The recent appointment and confirmation of Amy Coney Barrett to the Supreme Court is President Trump’s third remodeling of the Supreme Court. The 48-year-old Barrett will be the third female Justice on the Court, in addition to Elena Kagan and Sonia Sotomayor, and the sixth justice to receive a nomination from a conservative, Republican president. Supreme Court Justices, absent death, resignation or impeachment, serve for life. When Barrett reaches 87 years of age, the same age as preceding Justice Ruth Bader Ginsburg upon her death, the vast majority of students currently attending Colgate University will be approaching retirement.
For a moment, let us leave aside the markedly blatant political self-interest of the Republican Party in steamrolling a conservative nominee through the confirmation process without a single vote from the Democratic minority. Let us leave aside the fact that, in response to President Obama’s 2016 nomination of Merrick Garland, Republican Senators argued that the confirmation of a new Supreme Court justice should be delayed until after the presidential election.

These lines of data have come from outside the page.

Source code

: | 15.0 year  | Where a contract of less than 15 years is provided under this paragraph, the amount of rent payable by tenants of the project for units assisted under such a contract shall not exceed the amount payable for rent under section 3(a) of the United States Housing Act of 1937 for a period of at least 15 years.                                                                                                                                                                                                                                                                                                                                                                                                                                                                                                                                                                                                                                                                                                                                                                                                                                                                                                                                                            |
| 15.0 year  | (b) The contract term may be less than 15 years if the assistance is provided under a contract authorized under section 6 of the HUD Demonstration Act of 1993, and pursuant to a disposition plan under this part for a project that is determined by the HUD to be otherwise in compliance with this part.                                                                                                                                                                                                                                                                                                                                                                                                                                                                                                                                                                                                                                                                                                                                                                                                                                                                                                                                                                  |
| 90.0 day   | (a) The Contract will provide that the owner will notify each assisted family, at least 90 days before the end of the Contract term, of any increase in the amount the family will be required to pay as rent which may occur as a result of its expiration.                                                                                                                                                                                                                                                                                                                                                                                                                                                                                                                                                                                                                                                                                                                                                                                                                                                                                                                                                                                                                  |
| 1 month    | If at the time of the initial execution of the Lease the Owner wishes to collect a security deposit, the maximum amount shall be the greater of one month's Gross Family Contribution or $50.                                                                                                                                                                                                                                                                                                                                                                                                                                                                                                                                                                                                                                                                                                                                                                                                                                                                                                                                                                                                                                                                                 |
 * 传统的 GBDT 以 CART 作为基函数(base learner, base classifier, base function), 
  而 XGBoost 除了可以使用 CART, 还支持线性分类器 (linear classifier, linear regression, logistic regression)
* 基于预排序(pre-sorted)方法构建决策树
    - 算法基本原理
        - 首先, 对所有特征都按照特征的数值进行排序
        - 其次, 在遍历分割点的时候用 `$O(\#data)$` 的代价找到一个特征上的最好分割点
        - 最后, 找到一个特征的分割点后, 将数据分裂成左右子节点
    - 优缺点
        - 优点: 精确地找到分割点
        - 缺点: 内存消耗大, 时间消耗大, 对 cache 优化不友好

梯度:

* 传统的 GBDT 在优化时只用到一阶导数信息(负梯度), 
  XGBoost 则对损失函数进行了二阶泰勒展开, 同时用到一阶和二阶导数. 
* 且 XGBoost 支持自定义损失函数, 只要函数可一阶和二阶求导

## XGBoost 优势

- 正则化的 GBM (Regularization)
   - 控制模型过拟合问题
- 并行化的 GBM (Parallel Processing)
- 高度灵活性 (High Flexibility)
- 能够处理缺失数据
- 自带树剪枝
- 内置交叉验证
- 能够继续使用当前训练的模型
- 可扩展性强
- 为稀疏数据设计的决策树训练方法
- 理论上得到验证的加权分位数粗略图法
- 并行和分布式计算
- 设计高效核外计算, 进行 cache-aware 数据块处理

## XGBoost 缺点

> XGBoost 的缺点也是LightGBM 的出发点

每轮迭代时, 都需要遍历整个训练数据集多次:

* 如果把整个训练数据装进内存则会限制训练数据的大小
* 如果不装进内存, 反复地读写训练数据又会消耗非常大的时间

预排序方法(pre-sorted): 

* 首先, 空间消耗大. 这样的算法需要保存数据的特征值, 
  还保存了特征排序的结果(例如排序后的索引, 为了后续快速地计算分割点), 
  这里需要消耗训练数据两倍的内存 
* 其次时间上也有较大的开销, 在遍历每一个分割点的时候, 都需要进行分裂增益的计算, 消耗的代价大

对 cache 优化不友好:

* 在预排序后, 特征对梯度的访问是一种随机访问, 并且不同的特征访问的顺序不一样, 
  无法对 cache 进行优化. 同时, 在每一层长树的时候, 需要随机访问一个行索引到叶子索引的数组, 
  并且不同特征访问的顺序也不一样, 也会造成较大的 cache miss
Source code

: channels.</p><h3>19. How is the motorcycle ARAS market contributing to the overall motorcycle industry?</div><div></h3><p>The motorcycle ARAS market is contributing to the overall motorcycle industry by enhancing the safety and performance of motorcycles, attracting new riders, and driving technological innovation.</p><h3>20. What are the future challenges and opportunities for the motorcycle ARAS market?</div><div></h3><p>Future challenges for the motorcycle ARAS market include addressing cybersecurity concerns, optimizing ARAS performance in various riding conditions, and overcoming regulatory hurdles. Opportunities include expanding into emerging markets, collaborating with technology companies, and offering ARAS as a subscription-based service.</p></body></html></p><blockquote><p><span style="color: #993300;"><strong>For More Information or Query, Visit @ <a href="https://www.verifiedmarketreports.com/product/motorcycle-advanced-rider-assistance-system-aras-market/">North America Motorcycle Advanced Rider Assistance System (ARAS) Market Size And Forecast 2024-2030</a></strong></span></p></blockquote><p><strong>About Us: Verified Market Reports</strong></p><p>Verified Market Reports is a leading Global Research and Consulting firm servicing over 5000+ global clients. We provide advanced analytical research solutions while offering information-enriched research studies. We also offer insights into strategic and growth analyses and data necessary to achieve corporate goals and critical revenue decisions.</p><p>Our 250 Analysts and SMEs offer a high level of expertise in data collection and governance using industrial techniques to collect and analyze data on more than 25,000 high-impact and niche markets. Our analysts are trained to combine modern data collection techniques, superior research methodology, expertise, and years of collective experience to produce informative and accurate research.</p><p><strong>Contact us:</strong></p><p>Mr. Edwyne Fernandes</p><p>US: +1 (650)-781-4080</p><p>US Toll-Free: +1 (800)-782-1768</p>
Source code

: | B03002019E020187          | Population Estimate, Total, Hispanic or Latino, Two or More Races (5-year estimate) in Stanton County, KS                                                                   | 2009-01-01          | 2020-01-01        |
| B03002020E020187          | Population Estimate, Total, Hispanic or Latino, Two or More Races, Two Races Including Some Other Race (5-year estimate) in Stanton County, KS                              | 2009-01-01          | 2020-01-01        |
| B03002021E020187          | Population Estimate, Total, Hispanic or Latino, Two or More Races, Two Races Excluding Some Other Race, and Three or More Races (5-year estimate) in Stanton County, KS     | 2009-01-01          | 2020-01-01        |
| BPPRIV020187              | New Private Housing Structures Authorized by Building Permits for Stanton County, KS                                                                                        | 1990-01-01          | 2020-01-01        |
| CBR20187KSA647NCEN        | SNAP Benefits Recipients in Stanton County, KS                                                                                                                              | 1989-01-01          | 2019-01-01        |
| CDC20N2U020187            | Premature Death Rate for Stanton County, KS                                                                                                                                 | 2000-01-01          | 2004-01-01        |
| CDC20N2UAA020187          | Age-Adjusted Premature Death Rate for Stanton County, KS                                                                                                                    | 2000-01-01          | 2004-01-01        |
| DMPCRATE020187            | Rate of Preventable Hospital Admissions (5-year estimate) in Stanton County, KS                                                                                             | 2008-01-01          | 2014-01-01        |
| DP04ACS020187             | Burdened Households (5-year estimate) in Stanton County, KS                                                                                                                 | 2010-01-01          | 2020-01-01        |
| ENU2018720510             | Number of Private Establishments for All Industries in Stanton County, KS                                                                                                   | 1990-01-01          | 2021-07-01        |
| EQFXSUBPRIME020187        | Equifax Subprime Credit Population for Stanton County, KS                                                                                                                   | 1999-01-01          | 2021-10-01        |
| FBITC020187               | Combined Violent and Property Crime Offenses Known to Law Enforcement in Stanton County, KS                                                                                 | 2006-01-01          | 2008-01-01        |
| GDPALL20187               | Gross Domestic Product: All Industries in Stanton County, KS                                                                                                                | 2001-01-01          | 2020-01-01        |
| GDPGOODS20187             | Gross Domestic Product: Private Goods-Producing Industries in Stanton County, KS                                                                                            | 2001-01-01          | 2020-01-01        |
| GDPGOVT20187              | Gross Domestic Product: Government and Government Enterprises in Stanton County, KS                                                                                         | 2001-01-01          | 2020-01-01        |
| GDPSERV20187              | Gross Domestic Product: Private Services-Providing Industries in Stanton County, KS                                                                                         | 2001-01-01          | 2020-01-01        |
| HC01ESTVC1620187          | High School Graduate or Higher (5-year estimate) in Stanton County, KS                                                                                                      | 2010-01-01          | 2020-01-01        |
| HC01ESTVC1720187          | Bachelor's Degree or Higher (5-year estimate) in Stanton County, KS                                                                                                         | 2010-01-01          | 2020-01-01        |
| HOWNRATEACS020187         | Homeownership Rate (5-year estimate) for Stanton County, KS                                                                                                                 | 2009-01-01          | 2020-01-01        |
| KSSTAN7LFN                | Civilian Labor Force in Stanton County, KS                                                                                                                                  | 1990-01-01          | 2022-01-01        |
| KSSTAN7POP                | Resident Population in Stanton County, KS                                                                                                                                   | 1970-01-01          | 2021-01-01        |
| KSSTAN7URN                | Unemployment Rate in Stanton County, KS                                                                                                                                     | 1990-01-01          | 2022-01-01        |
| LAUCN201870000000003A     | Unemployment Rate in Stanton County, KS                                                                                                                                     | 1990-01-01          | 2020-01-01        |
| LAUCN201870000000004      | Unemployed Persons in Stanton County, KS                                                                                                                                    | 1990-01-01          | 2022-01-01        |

Let us leave the partisanship aside and examine the broader, structural issue of the Supreme Court and its intertwinement with the Electoral College.
The Electoral College is the method designed by the Founding Fathers to choose the American President. Every four years, candidates compete for the presidency, achieved by winning a majority of electoral votes. Each state possesses an electoral vote for each of its delegates to the House of Representatives and its senators. New York State, with its 29 representatives and two senators, receives 29 electoral votes. The number of electoral votes for a state may change every ten years following the census and population changes. States with greater populations possess more electoral votes than states with smaller populations. A candidate’s goal is to receive a majority of all possible electoral votes, or 270.
The winner of the popular vote in a particular state is awarded every single electoral vote for that state; electoral votes are not divided proportionally. In a theoretical state with 10,000 voters and 20 electoral votes, a candidate may win a bare majority of the popular vote (5,001) and receive all 20 electoral votes. In a second theoretical state with 5,000 voters and 10 electoral votes, a candidate could win every single vote and receive only 10 electoral votes. In this scenario, a candidate could win 10,001 to 4,999 votes and lose the electoral vote by 10 votes. According to the rules set by the Founders, the candidate ahead in the electoral vote wins the White House.
This was the exact case to occur in 2016. Donald Trump won the White House, not by his general popularity and likeability among the American public, but because he secured enough votes in a winning combination of states with large numbers of electoral votes. Trump lost the national popular vote by approximately three million but still leapfrogged his opponent Hillary Clinton in the Electoral College by winning slim popular majorities in individual states with more electoral votes such as Pennsylvania, Michigan and Florida.
In 2017, Trump took office with less than half of the American public having voted for him. He appointed Neil Gorsuch to fill the vacancy left by the death of Justice Antonin Scalia. Upon the sudden retirement of Justice Anthony Kennedy, he appointed Brett Kavanaugh. With the death of Justice Ruth Bader Ginsburg, he has made his third appointment with Amy Coney Barrett. These three justices, appointed by a President who won his governing mandate through non-majoritarian means, will reside on the Court until the time that current Colgate students begin to retire.
These three justices join three other conservatives on the Court. One of them, Chief Justice John Roberts, also received his appointment through a non-majoritarian method. President George W. Bush, like Donald Trump, won the White House through the Electoral College and also lost the popular vote to his Democratic opponent, Al Gore.
Four of the six justices in the majority on the Supreme Court received their appointments from minority Republican presidents who lost the national popular vote and were decimated in the popular vote in the most populous and most demographically heterogeneous states in the Union: California and New York.
It is easy to see the systemic problems in the Electoral College, particularly for a democratic republic as large and diverse as the United States. In one year, the Supreme Court Justices may make more decisions directly impacting the lives of Colgate students than the President may make in one four-year term. One need look no further than attempts to strike down the Affordable Care Act, rescinding protections for LGBTQIA+ individuals and preventing international students from entering the country. As progressives, we have lost the immediate battle with the Supreme Court. We can still win the war, not through court-packing or other gimmicks, but by constitutionally erasing the Electoral College into the dustbin of political history.